→ **Exercise requirements**: Only a number is wanted here: how many lines in the entries below contain the word "Slayer".

→ **Provided data**:
┌──

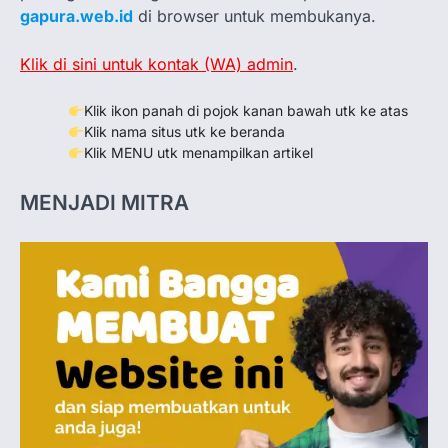
gapura.web.id
di browser untuk membukanya.
Klik di sini untuk kontak (WA) admin
.
Klik ikon panah di pojok kanan bawah utk ke atas
Klik nama situs utk ke beranda
Klik MENU utk menampilkan artikel
MENJADI MITRA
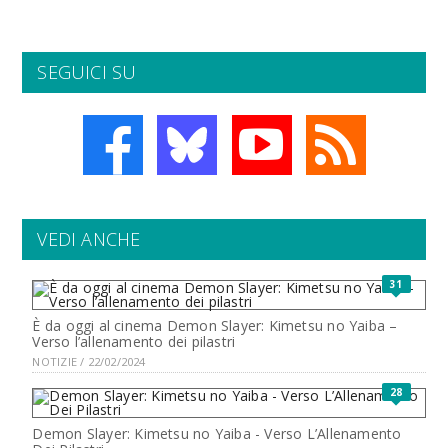
SEGUICI SU
VEDI ANCHE
31
È da oggi al cinema Demon Slayer: Kimetsu no Yaiba –
Verso l’allenamento dei pilastri
NOTIZIE / 22/02/2024
28
Demon Slayer: Kimetsu no Yaiba - Verso L’Allenamento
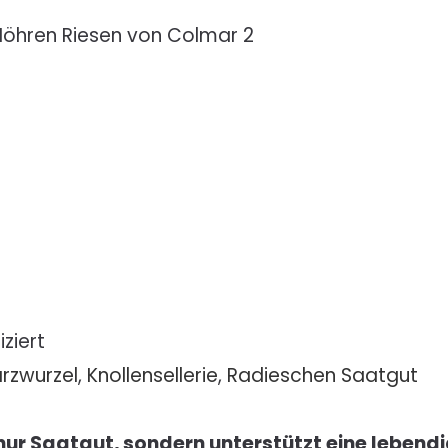
Möhren Riesen von Colmar 2
ziert
rzwurzel
,
Knollensellerie
,
Radieschen Saatgut
 nur Saatgut, sondern unterstützt eine lebend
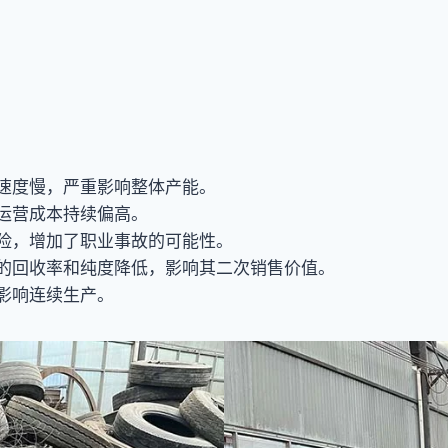
速度慢，严重影响整体产能。
运营成本持续偏高。
险，增加了职业事故的可能性。
的回收率和纯度降低，影响其二次销售价值。
影响连续生产。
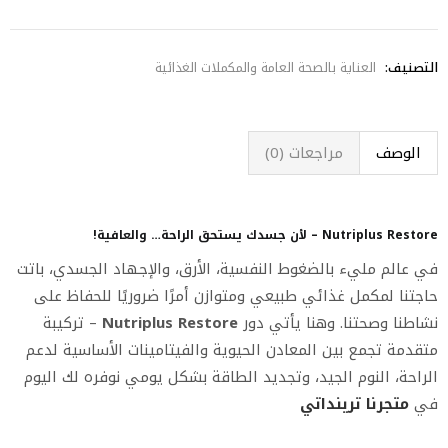
التصنيف:
العناية بالصحة العامة والمكملات الغذائية
الوصف
مراجعات (0)
Nutriplus Restore – لأن جسدك يستحق الراحة… والعافية!
في عالم مليء بالضغوط النفسية، الأرق، والإجهاد الجسدي، باتت
حاجتنا لمكمل غذائي طبيعي ومتوازن أمرًا ضروريًا للحفاظ على
نشاطنا وصحتنا. وهنا يأتي دور
Nutriplus Restore
– تركيبة
متقدمة تجمع بين المعادن الحيوية والفيتامينات الأساسية لدعم
الراحة، النوم الجيد، وتجديد الطاقة بشكل يومي نوفره لك اليوم
في
متجرنا ترينداتي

└──

→ **Answer to the exercise**: 2